Die Aussagekraft der gefundenen Projektile
Die Zeugen werden auch deshalb der Lüge bezichtigt, weil der von ihnen geschilderte Tatablauf „physikalisch unmöglich“ sein soll. Da sie sich in vielen Punkten gegenseitig bestätigten, wurde dieser Umstand als angeblicher Beweis für eine umfassende Verschwörung angeführt. Solche Formulierungen mögen eindringlich klingen, stellen aber noch lange keine Beweise dar.
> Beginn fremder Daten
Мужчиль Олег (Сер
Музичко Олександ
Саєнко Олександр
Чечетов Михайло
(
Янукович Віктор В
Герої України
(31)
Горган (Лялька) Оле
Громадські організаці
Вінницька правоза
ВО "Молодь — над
Das physikalisch Mögliche weist stets einen gewissen Spielraum auf, der durch die nur bruchstückhaft bekannten Daten festgelegt wird. Aufgrund der Lage eines Projektils läßt sich die Schußbahn nur noch ungenau bestimmen. Wenn das Projektil auch noch zersplittert ist, wird der Ausgangspunkt erst recht vage. Projektile können abprallen oder durch ein Objekt hindurchgehen, sich buchstäblich auflösen oder nur kleine Splitter verlieren. Schließlich können sie in einem Objekt am Tatort verbleiben oder auch Hunderte Meter entfernt einschlagen und dadurch jeden Zusammenhang mit dem Tatort verlieren.
Im Mordfall Daniel Faulkner scheint von allen Möglichkeiten etwas dabei zu sein. Am Tatort wurden die Reste von drei oder vier Projektilen des Angreifers gefunden. Zwei Projektile - in der Eingangstür von Locust 1234 und im Kopf von Daniel Faulkner - waren fast vollständig erhalten. Ein Kupfermantel und Projektilfragmente im Eingangsbereich von Locust 1234 konnten nicht mehr rekonstruiert werden. Die Fragmente können von einem oder mehreren Projektilen stammen. Die Aussagen der Zeugen und die Tatsache, daß Abu-Jamals Revolver mit fünf leergeschossenen Patronenkammern gefunden wurde, legen nahe, daß noch weitere Schüsse abgefeuert wurden, die keine sichtbaren Spuren hinterließen.
Wenn die „physikalischen Beweise“ die Täterschaft Kenneth Freemans als grundsätzliche Möglichkeit unterstützen, müssen sie zu einem Alternativszenario passen. Wenn sie Kenneth Freemans Schuld beweisen, müssen sie gleichzeitig Mumia Abu-Jamal als Täter ausschließen oder seine Täterschaft zumindest als unwahrscheinlich nahelegen. Ansonsten kann das Gewicht der Zeugenaussagen nicht aufgewogen werden. Um dies zu tun, sind zwei Forderungen zu erfüllen. Die ersten Schüsse, welche ihre Spuren im Bereich des Hauseingangs von Locust 1234 hinterlassen haben, müßten vom Gehsteig abgefeuert worden sein, und die letzte Stufe des Mordes, die Schüsse auf den am Boden liegenden Daniel Faulkner, dürfen den Zeugenbeschreibungen nicht entsprechen.